=== Prompt ===
The expected result is a word-for-word copy of the entries, minus any pictures.

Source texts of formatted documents
************
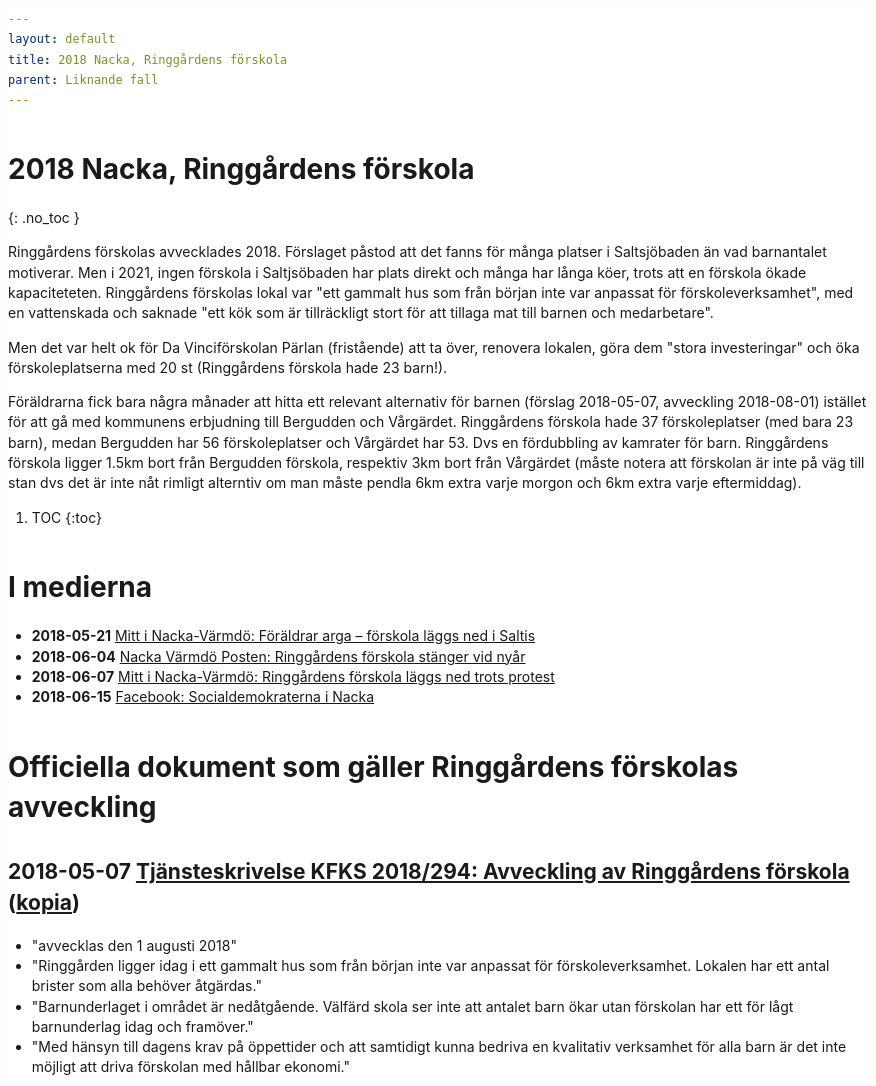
 ```yaml
---
layout: default
title: 2018 Nacka, Ringgårdens förskola
parent: Liknande fall
---
```


# 2018 Nacka, Ringgårdens förskola
{: .no_toc }

Ringgårdens förskolas avvecklades 2018. Förslaget påstod att det fanns för många platser i Saltsjöbaden än vad barnantalet motiverar. Men i 2021, ingen förskola i Saltjsöbaden har plats direkt och många har långa köer, trots att en förskola ökade kapaciteteten. Ringgårdens förskolas lokal var "ett gammalt hus som från början inte var anpassat för förskoleverksamhet", med en vattenskada och saknade "ett kök som är tillräckligt stort för att tillaga mat till barnen och medarbetare".  

Men det var helt ok för Da Vinciförskolan Pärlan (fristående) att ta över, renovera lokalen, göra dem "stora investeringar" och öka förskoleplatserna med 20 st (Ringgårdens förskola hade 23 barn!).

Föräldrarna fick bara några månader att hitta ett relevant alternativ för barnen (förslag 2018-05-07, avveckling 2018-08-01) istället för att gå med kommunens erbjudning till Bergudden och Vårgärdet. Ringgårdens förskola hade 37 förskoleplatser (med bara 23 barn), medan Bergudden har 56 förskoleplatser och Vårgärdet har 53. Dvs en fördubbling av kamrater för barn. Ringgårdens förskola ligger 1.5km bort från Bergudden förskola, respektiv 3km bort från Vårgärdet (måste notera att förskolan är inte på väg till stan dvs det är inte nåt rimligt alterntiv om man måste pendla 6km extra varje morgon och 6km extra varje eftermiddag).


1. TOC
{:toc}


# I medierna

* **2018-05-21** [Mitt i Nacka-Värmdö: Föräldrar arga – förskola läggs ned i Saltis](https://www.mitti.se/nyheter/foraldrar-arga-forskola-laggs-ned-i-saltis/lmreu!3785415/)
* **2018-06-04** [Nacka Värmdö Posten: Ringgårdens förskola stänger vid nyår](https://www.nvp.se/Arkiv/Artiklar/2018/06/ringgardens-forskola-stanger-vid-nyar)
* **2018-06-07** [Mitt i Nacka-Värmdö: Ringgårdens förskola läggs ned trots protest](https://www.mitti.se/nyheter/ringgardens-forskola-laggs-ned-trots-protest/lmrfg!3904185/)
* **2018-06-15** [Facebook: Socialdemokraterna i Nacka](https://www.facebook.com/nackasossar/posts/1876067939104513)


# Officiella dokument som gäller Ringgårdens förskolas avveckling

## **2018-05-07** [Tjänsteskrivelse KFKS 2018/294: Avveckling av Ringgårdens förskola](https://handlingar.nacka.se/handlingar/Kommunstyrelsens_verksamhetsutskott/2018/2018-05-22/08_Avveckling_Ringgårdens_förskola/08a_Avveckling_Ringgårdens_förskola_2018.pdf) ([kopia](../../handlingar/Kommunstyrelsens_verksamhetsutskott/2018/2018-05-22/08_Avveckling_Ringgardens_forskola/08a_Avveckling_Ringgardens_forskola_2018.pdf))
* "avvecklas den 1 augusti 2018"
* "Ringgården ligger idag i ett gammalt hus som från början inte var anpassat för förskoleverksamhet. Lokalen har ett antal brister som alla behöver åtgärdas."
* "Barnunderlaget i området är nedåtgående. Välfärd skola ser inte att antalet barn ökar utan förskolan har ett för lågt barnunderlag idag och framöver."
* "Med hänsyn till dagens krav på öppettider och att samtidigt kunna bedriva en kvalitativ verksamhet för alla barn är det inte möjligt att driva förskolan med hållbar ekonomi."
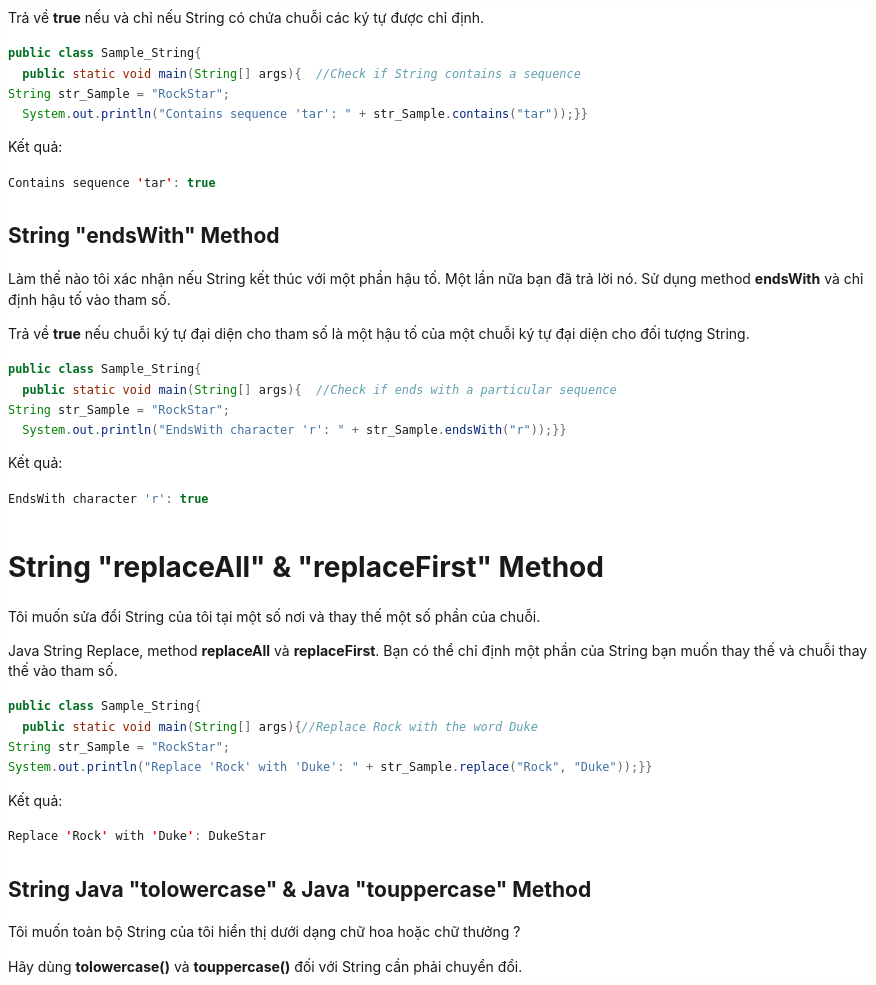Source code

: Trả về **true** nếu và chỉ nếu String có chứa chuỗi các ký tự được chỉ định.

```java
public class Sample_String{
  public static void main(String[] args){  //Check if String contains a sequence
String str_Sample = "RockStar";
  System.out.println("Contains sequence 'tar': " + str_Sample.contains("tar"));}}
```
Kết quả:

```java
Contains sequence 'tar': true
```

## String "endsWith" Method
Làm thế nào tôi xác nhận nếu String kết thúc với một phần hậu tố. Một lần nữa bạn đã trả lời nó. Sử dụng method **endsWith** và chỉ định hậu tố vào tham số.

Trả về **true** nếu chuỗi ký tự đại diện cho tham số là một hậu tố của một chuỗi ký tự đại diện cho đối tượng String.

```java
public class Sample_String{
  public static void main(String[] args){  //Check if ends with a particular sequence
String str_Sample = "RockStar";
  System.out.println("EndsWith character 'r': " + str_Sample.endsWith("r"));}}
```
Kết quả:

```java
EndsWith character 'r': true
```

# String "replaceAll" & "replaceFirst" Method
Tôi muốn sửa đổi String của tôi tại một số nơi và thay thế một số phần của chuỗi.

Java String Replace, method **replaceAll** và **replaceFirst**. Bạn có thể chỉ định một phần của String bạn muốn thay thế và chuỗi thay thế vào tham số.

```java
public class Sample_String{
  public static void main(String[] args){//Replace Rock with the word Duke
String str_Sample = "RockStar";
System.out.println("Replace 'Rock' with 'Duke': " + str_Sample.replace("Rock", "Duke"));}}
```
Kết quả:

```java
Replace 'Rock' with 'Duke': DukeStar
```

## String Java "tolowercase" & Java "touppercase" Method
Tôi muốn toàn bộ String của tôi hiển thị dưới dạng chữ hoa hoặc chữ thưởng ?

Hãy dùng **tolowercase()** và **touppercase()** đối với String cần phải chuyển đổi.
************
=== Exercise output ===
 ```yaml
---
layout: default
title: 2018 Nacka, Ringgårdens förskola
parent: Liknande fall
---
```


# 2018 Nacka, Ringgårdens förskola
{: .no_toc }

Ringgårdens förskolas avvecklades 2018. Förslaget påstod att det fanns för många platser i Saltsjöbaden än vad barnantalet motiverar. Men i 2021, ingen förskola i Saltjsöbaden har plats direkt och många har långa köer, trots att en förskola ökade kapaciteteten. Ringgårdens förskolas lokal var "ett gammalt hus som från början inte var anpassat för förskoleverksamhet", med en vattenskada och saknade "ett kök som är tillräckligt stort för att tillaga mat till barnen och medarbetare".  

Men det var helt ok för Da Vinciförskolan Pärlan (fristående) att ta över, renovera lokalen, göra dem "stora investeringar" och öka förskoleplatserna med 20 st (Ringgårdens förskola hade 23 barn!).

Föräldrarna fick bara några månader att hitta ett relevant alternativ för barnen (förslag 2018-05-07, avveckling 2018-08-01) istället för att gå med kommunens erbjudning till Bergudden och Vårgärdet. Ringgårdens förskola hade 37 förskoleplatser (med bara 23 barn), medan Bergudden har 56 förskoleplatser och Vårgärdet har 53. Dvs en fördubbling av kamrater för barn. Ringgårdens förskola ligger 1.5km bort från Bergudden förskola, respektiv 3km bort från Vårgärdet (måste notera att förskolan är inte på väg till stan dvs det är inte nåt rimligt alterntiv om man måste pendla 6km extra varje morgon och 6km extra varje eftermiddag).


1. TOC
{:toc}


# I medierna

* **2018-05-21** [Mitt i Nacka-Värmdö: Föräldrar arga – förskola läggs ned i Saltis](https://www.mitti.se/nyheter/foraldrar-arga-forskola-laggs-ned-i-saltis/lmreu!3785415/)
* **2018-06-04** [Nacka Värmdö Posten: Ringgårdens förskola stänger vid nyår](https://www.nvp.se/Arkiv/Artiklar/2018/06/ringgardens-forskola-stanger-vid-nyar)
* **2018-06-07** [Mitt i Nacka-Värmdö: Ringgårdens förskola läggs ned trots protest](https://www.mitti.se/nyheter/ringgardens-forskola-laggs-ned-trots-protest/lmrfg!3904185/)
* **2018-06-15** [Facebook: Socialdemokraterna i Nacka](https://www.facebook.com/nackasossar/posts/1876067939104513)


# Officiella dokument som gäller Ringgårdens förskolas avveckling

## **2018-05-07** [Tjänsteskrivelse KFKS 2018/294: Avveckling av Ringgårdens förskola](https://handlingar.nacka.se/handlingar/Kommunstyrelsens_verksamhetsutskott/2018/2018-05-22/08_Avveckling_Ringgårdens_förskola/08a_Avveckling_Ringgårdens_förskola_2018.pdf) ([kopia](../../handlingar/Kommunstyrelsens_verksamhetsutskott/2018/2018-05-22/08_Avveckling_Ringgardens_forskola/08a_Avveckling_Ringgardens_forskola_2018.pdf))
* "avvecklas den 1 augusti 2018"
* "Ringgården ligger idag i ett gammalt hus som från början inte var anpassat för förskoleverksamhet. Lokalen har ett antal brister som alla behöver åtgärdas."
* "Barnunderlaget i området är nedåtgående. Välfärd skola ser inte att antalet barn ökar utan förskolan har ett för lågt barnunderlag idag och framöver."
* "Med hänsyn till dagens krav på öppettider och att samtidigt kunna bedriva en kvalitativ verksamhet för alla barn är det inte möjligt att driva förskolan med hållbar ekonomi."
Source code

: Trả về **true** nếu và chỉ nếu String có chứa chuỗi các ký tự được chỉ định.

```java
public class Sample_String{
  public static void main(String[] args){  //Check if String contains a sequence
String str_Sample = "RockStar";
  System.out.println("Contains sequence 'tar': " + str_Sample.contains("tar"));}}
```
Kết quả:

```java
Contains sequence 'tar': true
```

## String "endsWith" Method
Làm thế nào tôi xác nhận nếu String kết thúc với một phần hậu tố. Một lần nữa bạn đã trả lời nó. Sử dụng method **endsWith** và chỉ định hậu tố vào tham số.

Trả về **true** nếu chuỗi ký tự đại diện cho tham số là một hậu tố của một chuỗi ký tự đại diện cho đối tượng String.

```java
public class Sample_String{
  public static void main(String[] args){  //Check if ends with a particular sequence
String str_Sample = "RockStar";
  System.out.println("EndsWith character 'r': " + str_Sample.endsWith("r"));}}
```
Kết quả:

```java
EndsWith character 'r': true
```

# String "replaceAll" & "replaceFirst" Method
Tôi muốn sửa đổi String của tôi tại một số nơi và thay thế một số phần của chuỗi.

Java String Replace, method **replaceAll** và **replaceFirst**. Bạn có thể chỉ định một phần của String bạn muốn thay thế và chuỗi thay thế vào tham số.

```java
public class Sample_String{
  public static void main(String[] args){//Replace Rock with the word Duke
String str_Sample = "RockStar";
System.out.println("Replace 'Rock' with 'Duke': " + str_Sample.replace("Rock", "Duke"));}}
```
Kết quả:

```java
Replace 'Rock' with 'Duke': DukeStar
```

## String Java "tolowercase" & Java "touppercase" Method
Tôi muốn toàn bộ String của tôi hiển thị dưới dạng chữ hoa hoặc chữ thưởng ?

Hãy dùng **tolowercase()** và **touppercase()** đối với String cần phải chuyển đổi.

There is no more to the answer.